[WORK INSTRUCTIONS]:
1. Translate this sentence from the environment verification passage into Spanish: "See docs/DOCKER_MODE.md for complete setup guide."
2. From the environment verification passage, return the text that begins at the words "OME controller pods" and stops after the words "Quick Installation (Recommended)".

See docs/DOCKER_MODE.md for complete setup guide.

Environment Verification

For OME Mode:

# Check Kubernetes connection
kubectl cluster-info

# Check OME installation
kubectl get pods -n ome
kubectl get crd | grep ome.io

# Check available models and runtimes
kubectl get clusterbasemodels
kubectl get clusterservingruntimes

# Verify resources
kubectl describe node | grep -A 5 "Allocated resources"

For Docker Mode:

# Check Docker
docker --version
docker ps

# Check GPU access
nvidia-smi
docker run --rm --gpus all nvidia/cuda:12.1.0-base-ubuntu22.04 nvidia-smi

# Check Python dependencies
python -c "import docker; print('Docker SDK:', docker.__version__)"
python -c "import genai_bench; print('genai-bench installed')"

Expected output:

OME controller pods running
CRDs: inferenceservices.ome.io, benchmarkjobs.ome.io, etc.
At least one model in Ready state
At least one runtime available

Installation

Quick Installation (Recommended)

[RECORDS SUPPLIED]:
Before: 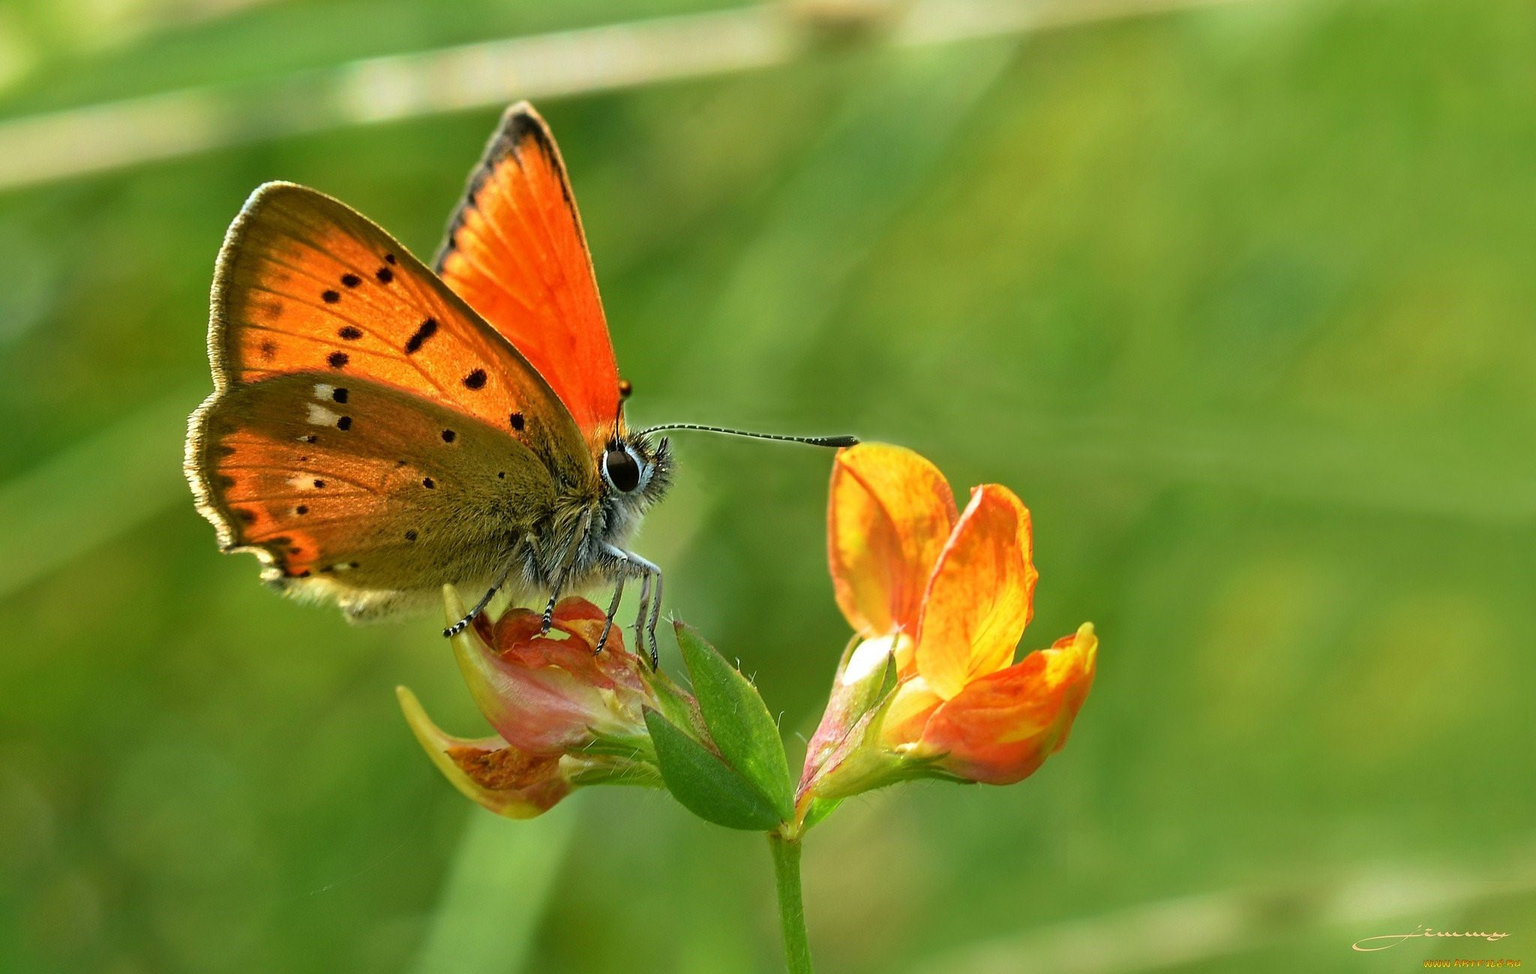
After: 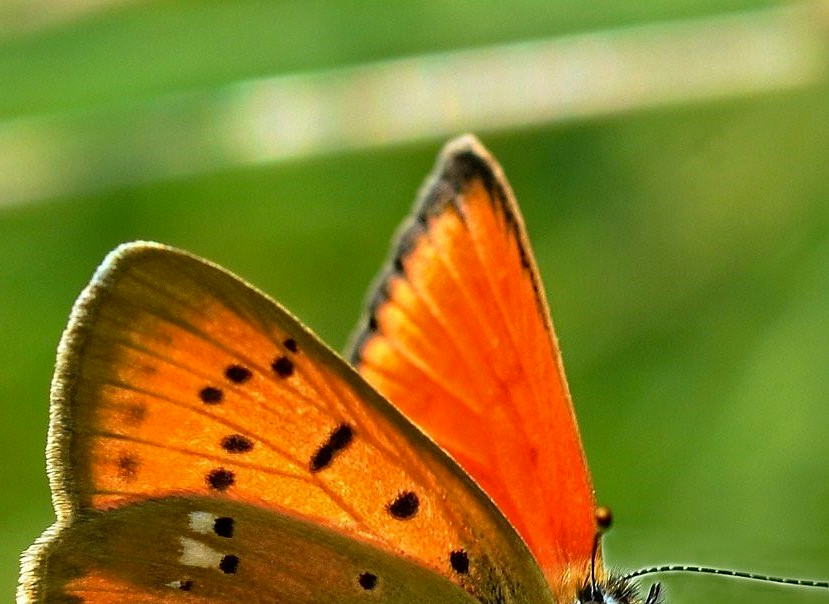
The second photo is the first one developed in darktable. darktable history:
crop and rotate: left 11.265%, top 0.07%, right 48.226%, bottom 53.32%
haze removal: strength 0.282, distance 0.251, compatibility mode true, adaptive false
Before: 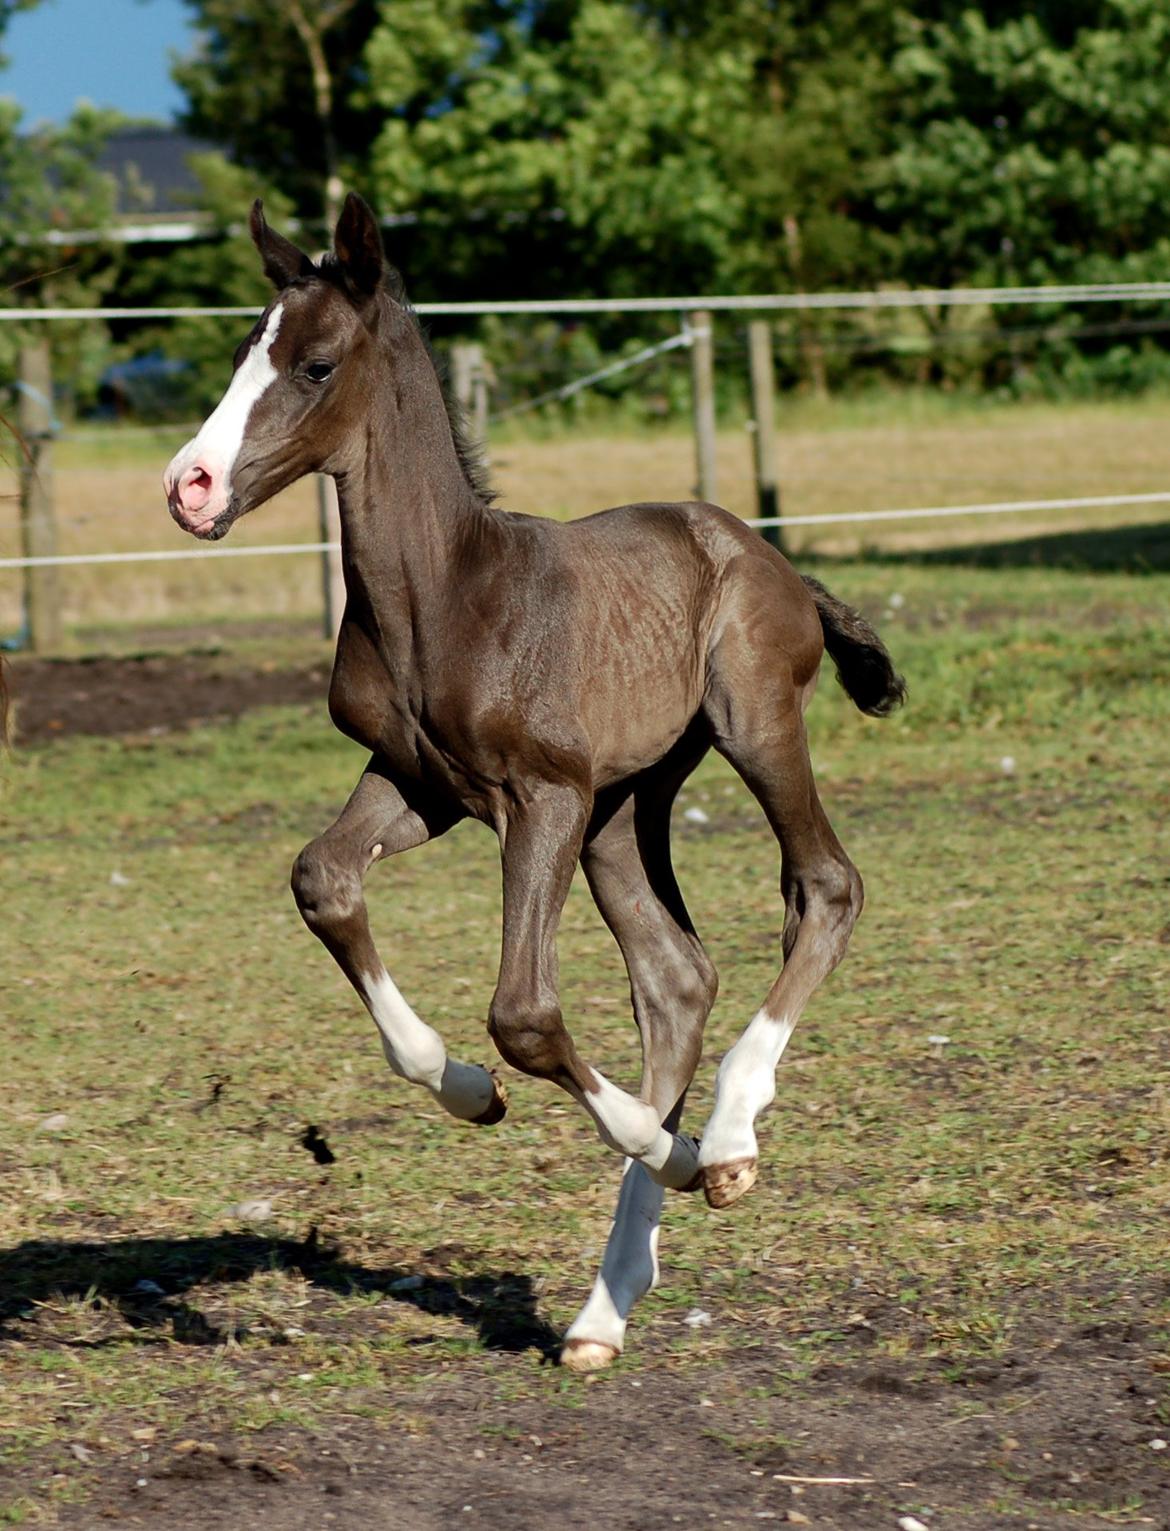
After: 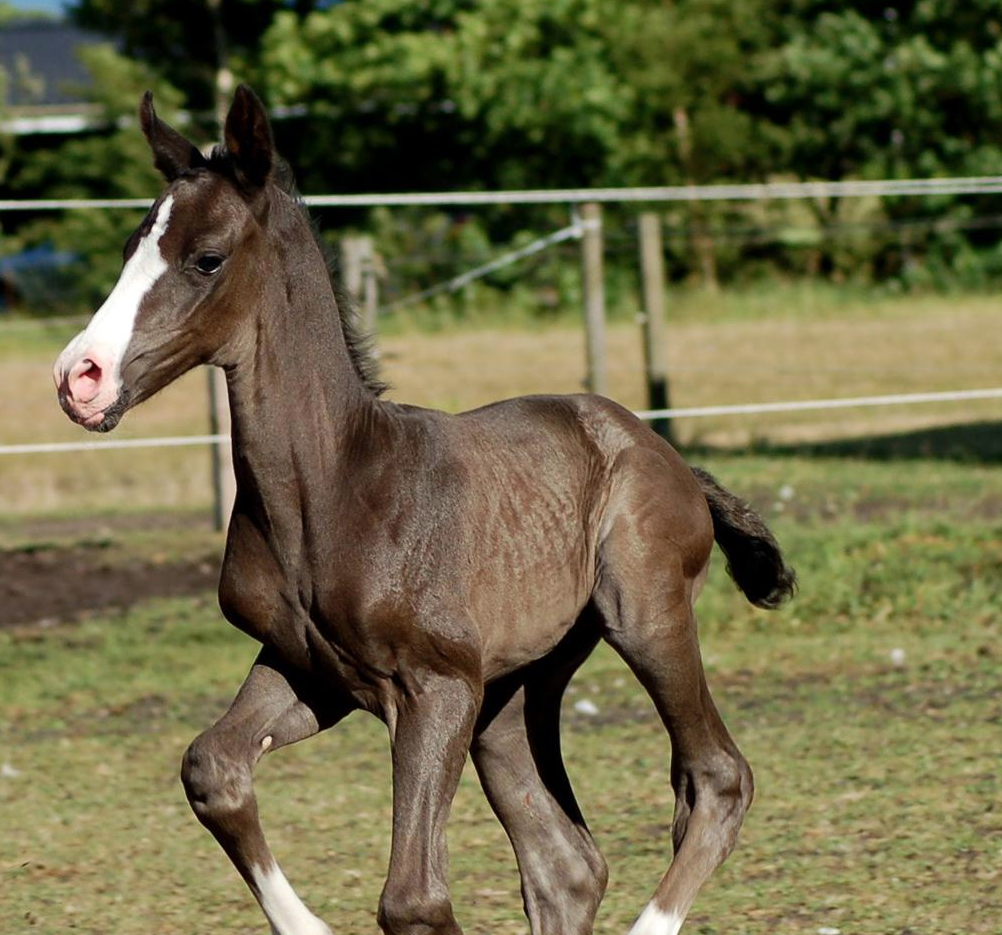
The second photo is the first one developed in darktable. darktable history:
crop and rotate: left 9.427%, top 7.099%, right 4.9%, bottom 31.8%
contrast brightness saturation: contrast 0.013, saturation -0.047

[RESULTS IN ORDER]:
1. Consulte docs/DOCKER_MODE.md para ver la guía de configuración completa.

2.
OME controller pods running
CRDs: inferenceservices.ome.io, benchmarkjobs.ome.io, etc.
At least one model in Ready state
At least one runtime available

Installation

Quick Installation (Recommended)